那個年代雪多,經常下紛紛揚揚的大雪。晚上,爺爺辛苦點,給火爐子填幾次煤糕。屋外北風呼嘯,室內爐火搖曳,看著發白的窗戶紙,聽著雪打窗戶紙的「沙、沙、沙」聲,睡得格外香甜。
第二天,早早起來,架起木梯,帶上掃帚、木鍬,上房頂掃雪。房屋披上了潔白的素裝,大雪把院子裡的栆樹,打扮得像美麗的珊瑚,又像奇異的鹿角。大地蓋上了厚厚的棉被子。天連著地,地連著天,白雪茫茫,無邊無際,完全是一個玉琢銀雕的世界。每家房上都有個掃雪人,人們一邊鏟雪一邊交流著,這場雪對莊稼的影響。
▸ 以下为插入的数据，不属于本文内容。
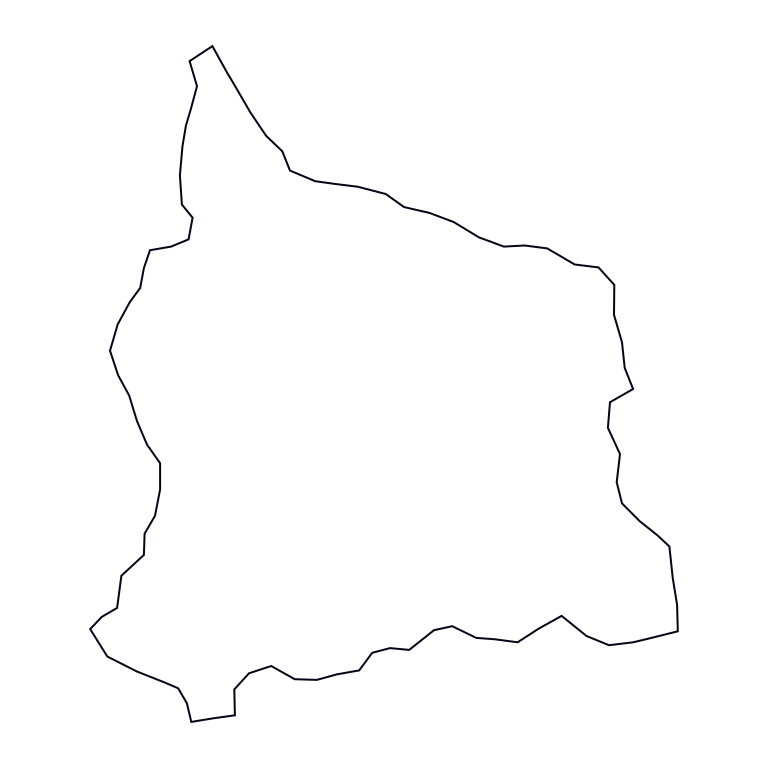 the district of Campo Limpo Paulista, São Paulo, Brazil
{"feature_id": "56859067B17451469585276", "entity_name": "Campo Limpo Paulista", "entity_type": "district", "adm_level": 2, "iso_a3": "BRA", "parent_name": "Brazil", "parent_adm1": "São Paulo", "projection": "mercator", "projection_center": [-46.762, -23.21], "detail": "fine", "context": "isolated", "style": "outline", "palette": "ink", "viewbox_px": 768, "rotation_deg": 0, "n_neighbors": 0, "source": "geoboundaries", "source_scale": "gbopen_adm2", "svg_char_len": 1261}
<svg xmlns="http://www.w3.org/2000/svg" viewBox="0 0 768 768"><path d="M624.7,367.9L622.0,342.3L614.0,314.9L614.3,284.9L598.5,267.4L574.7,264.5L547.2,248.4L524.7,245.5L503.9,246.6L479.0,237.4L453.8,222.1L429.7,213.0L404.1,207.1L385.7,194.0L357.5,186.7L334.0,183.8L315.2,181.2L290.0,170.6L282.3,151.3L266.2,135.9L250.4,112.5L236.9,89.2L226.5,71.6L212.4,46.1L189.6,61.1L197.0,86.2L190.9,108.9L185.9,125.7L182.5,146.1L179.9,175.4L181.9,204.6L192.6,217.7L188.6,239.3L171.1,246.6L150.0,250.2L143.9,268.1L140.2,287.9L129.8,302.1L117.7,324.4L110.0,350.7L118.1,375.2L129.2,395.6L136.9,420.8L147.0,444.6L160.1,463.2L160.1,489.5L155.0,515.8L144.6,533.7L143.9,554.9L121.4,575.7L117.1,607.9L101.6,617.0L90.2,629.1L107.3,656.5L136.9,671.5L162.7,681.7L178.2,688.3L186.9,703.3L191.3,721.9L213.4,718.3L234.9,715.3L234.3,689.4L249.0,673.3L271.2,666.0L294.7,679.2L316.8,679.9L336.7,674.4L359.2,670.4L372.2,652.8L390.0,648.1L409.2,649.9L434.0,630.2L452.2,626.2L476.3,637.9L495.1,639.3L517.6,642.3L539.1,628.4L561.6,615.9L586.5,636.0L609.0,645.2L633.1,642.3L648.6,638.6L677.8,631.3L677.1,605.0L672.7,577.6L669.4,546.5L657.3,535.2L639.8,521.3L622.0,503.4L616.7,482.2L620.0,454.1L607.9,427.8L610.0,402.2L633.1,389.0L624.7,367.9Z" fill="none" stroke="#020617" stroke-width="2"/></svg>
一會兒,銀裝素裹,粉妝玉砌的天邊爬上一輪又紅又亮的太陽,縷縷炊煙嫋嫋升起,雞鳴犬吠與牛羊之聲相聞,風箱伴著兒童的嘻鬧,新的一天開始了……
少年回到城裡居住,家裡生的是大鐵爐子,燒的是塊炭,煙筒吸的火苗,「嗡嗡嗡」響。
成年後, 自己的家是暖氣,不用木材,不用炭,沒有煙塵,沒有灰,還保持恆溫。
現在,老家村裡少數人用的是土暖氣,多數人家還是生爐子,不過換成了鐵爐子。年青人和小孩都去城裡住了,好多好多房子空著。牛馬被機器替代了,不養可以理解。奇怪的是,不養豬,不養羊,不養雞,狗也很少。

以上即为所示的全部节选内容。